JM | Sep 15, 2022

Realising the dream: Working mom Shantel James thankful for education assistance

/ Our Today

University of the Commonwealth Caribbean (UCC) student and Access Financial Services (AFS) business loan officer Shantel James receives her award of tuition support from AFS chief executive officer Frederick Williams at the company’s Education Assistance Awards Luncheon recently. James will use her grant to offset back-to-school expenses for herself and her children. (Photo: Contributed)

Anyone who’s ever held a nine-to-five and studied part-time knows just how difficult it is to keep your head above water, let alone excel at both.

Add motherhood to the mix and you’ve created a supernormal, often sleep-deprived existence that defies logic. University of the Commonwealth Caribbean (UCC) student, Shantel James is among this elite group of Jamaican working professionals who are balancing full-time jobs and tertiary education in the pursuit of their dreams.

As a mother of two, James has mastered the art of time management and getting things done. “Frankly I have no idea how I do it. It’s mostly just me and my two boys. Even though it’s hard, I tell myself that it has to get done and so I find a way. I’m going into my final year at UCC and to tell you the truth, I couldn’t have got this far without the assistance programme at Access. It has been a godsend,” said James, referring to the education assistance programme at Access Financial Services (AFS) where she has been an employee at the Black River branch since 2013.

Support received

The 32-year-old business loan officer is among this year’s beneficiaries of the programme. James received support in the form of a tuition refund in the amount of J$80,000, which she used to purchase a laptop and tablet for her sons. She shared that some of the money will be going towards her UCC tuition for the fall semester.

In addition to the assistance for her own academic pursuits, James’ oldest son, Hayden Spence also received a grant of J$40,000 as he heads to Munroe College.

“I cannot tell you how proud I am of Hayden. He did well at PEP and based on his scores we applied to the programme and got a grant. I cannot find the words to say how grateful we are for Access. I don’t know how many companies do this kind of thing for their employees, but I can tell you for sure, that it is appreciated, especially during this back-to-school period which puts parents under so much pressure,” she asserted.  

James’ son was among six students who were rewarded as top PEP performers by the company at a recent luncheon held at their Half-Way Tree Road headquarters. The programme also provided cash grants for two students at the tertiary level, one of whom will be pursuing a first degree overseas.

AFS education assistance programme

Over the last three years, AFS has invested more than J$1.2 million in its education assistance programme. The microfinance institution, which recently received a new licence from the Bank of Jamaica, employs 185 people across 17 branches island-wide.

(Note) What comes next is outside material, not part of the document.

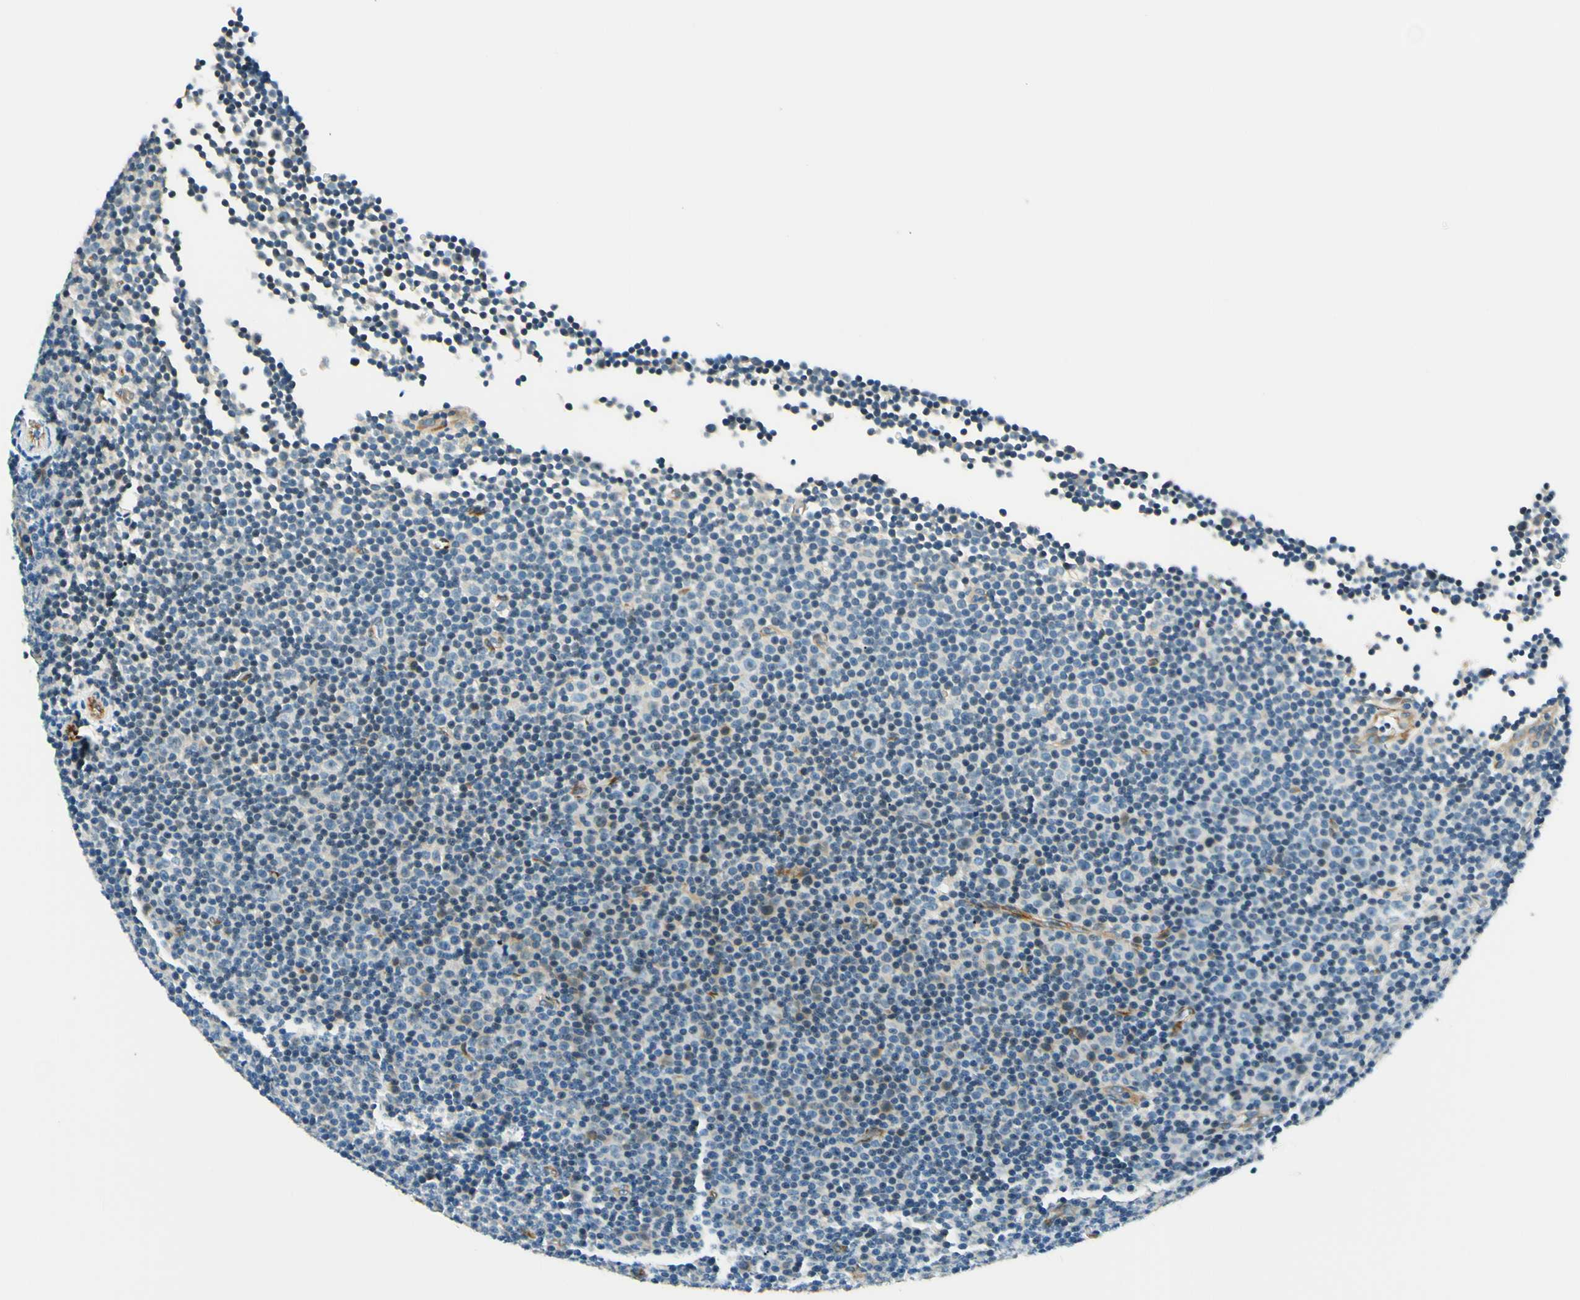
{"staining": {"intensity": "negative", "quantity": "none", "location": "none"}, "tissue": "lymphoma", "cell_type": "Tumor cells", "image_type": "cancer", "snomed": [{"axis": "morphology", "description": "Malignant lymphoma, non-Hodgkin's type, Low grade"}, {"axis": "topography", "description": "Lymph node"}], "caption": "Immunohistochemistry image of human low-grade malignant lymphoma, non-Hodgkin's type stained for a protein (brown), which shows no staining in tumor cells.", "gene": "TAOK2", "patient": {"sex": "female", "age": 67}}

[From left] Access Financial Services (AFS) chief executive officer Frederick Williams; business loan officer and grant recipient Shantel James; scholarship award recipients Chana-Kay Brown, Anya Cobourne, Caleb Henderson, and Hayden Spence; and AFS Awards Luncheon guest speaker Stacy-Ann Smith pose for a quick photo op following the function at the company’s head office in Kingston recently. (Photo: Contributed)

“We see the education assistance programme as a way for us to support the development of our team members and their children. Our mandate is not just customer-focused. Yes, we have many success stories of customers who have transformed their lives through the services we provide. But we also have many success stories of our own people who are making strides and getting the right support to live up to their truest potential,” said AFS chief executive officer Frederick Williams.

Held under the theme ‘Realizing the Dream’, the awards luncheon celebrated the achievements of the recipients who openly expressed their appreciation.

“This means that we can worry less about how to cover expenses and concentrate more on doing the work. I know it’s not going to be easy. Hayden is going to high school, and I have his younger brother to consider, plus my schoolwork. But at least, we have a good start, and for that, I will always be grateful,” said James.